L'impératif social d'être toujours heureux, où, comment et à quel prix, finit par se mordre la queue dans l'une des périodes les plus sombres et déprimantes de l'humanité. Savons-nous être heureux sans consommer ? Pouvons-nous être heureux dans l'isolement numérique ? Quel est le coût du bonheur aujourd'hui ? BOG25 adopte l'axe curatorial « Essais sur le bonheur », abordant ces questions et dynamisant sa perspective non seulement par l'inclusion d'un verbe, mais aussi par sa double interprétation : essayer, expérimenter, approfondir, réfléchir, et aussi prendre une pause bien méritée dans le triste récit colombien axé sur la violence historique.
L'exploration de scénarios futurs moins marqués par la douleur ne cherche pas non plus à adopter une approche simpliste ou évasive, comme le souligne Elkin Rubiano, membre du comité de conservation : « Le bonheur aujourd'hui est problématique en soi.

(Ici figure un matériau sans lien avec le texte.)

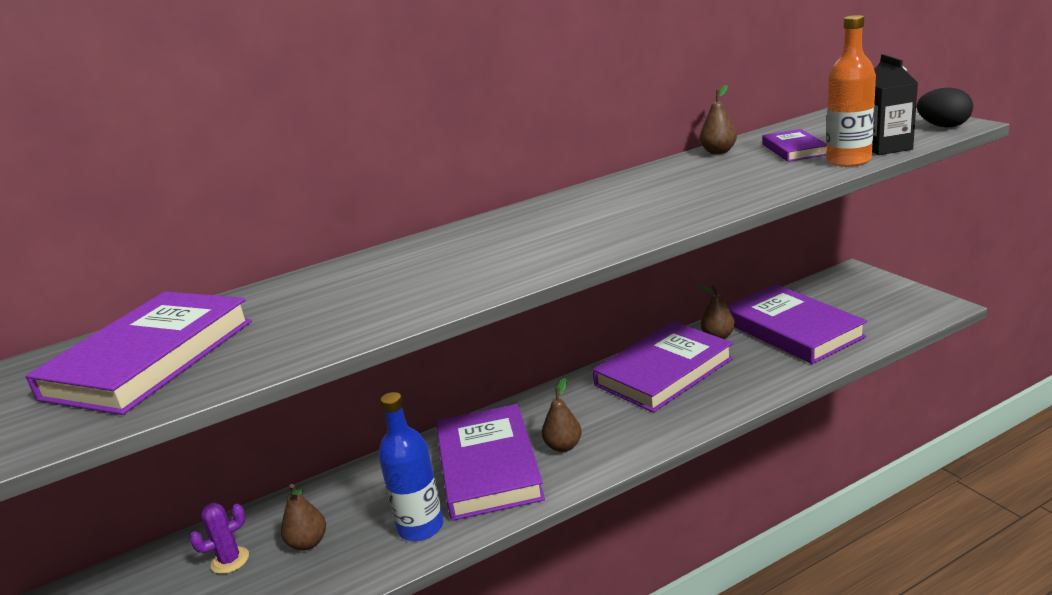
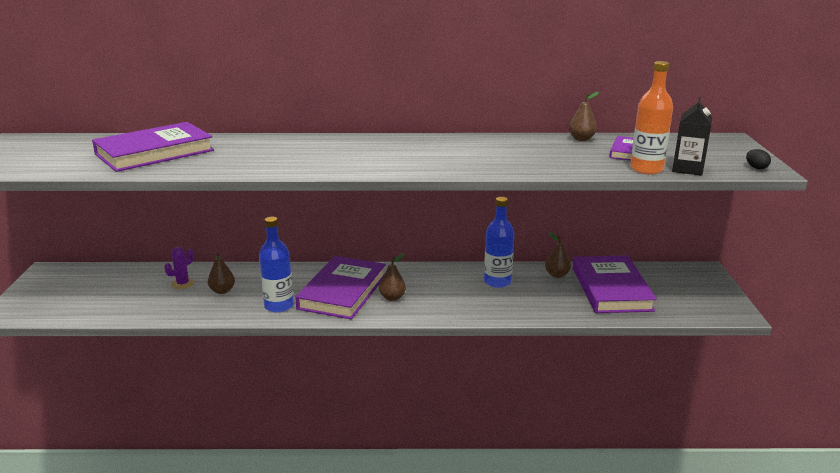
camera: 25 degrees right, 0 degrees up
purple cactus [189,502,249,574] -> purple cactus turned 45 degrees counterclockwise [164,247,194,289]
purple book [593,321,733,413] -> blue bottle [484,197,514,288]
black egg [917,88,973,128] -> black egg [746,149,771,169], size x0.61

Des enquêtes semblent indiquer quel est le pays le plus heureux du monde, et la Colombie occupait la première place dans cette catégorie il y a quelques années ; mais il s'agissait davantage d'une démarche promotionnelle, car les indicateurs pris en compte ne mesuraient pas le bonheur, mais la joie, qui est un moment spontané, tandis que le bonheur est davantage lié à la notion de bien-être. De fait, l'indice de bonheur est appelé indice de bien-être subjectif, et la Colombie, selon cet indice, se classe en dessous de la moitié du reste du monde. »

John Gerrard, Reddition (Drapeau), 2023.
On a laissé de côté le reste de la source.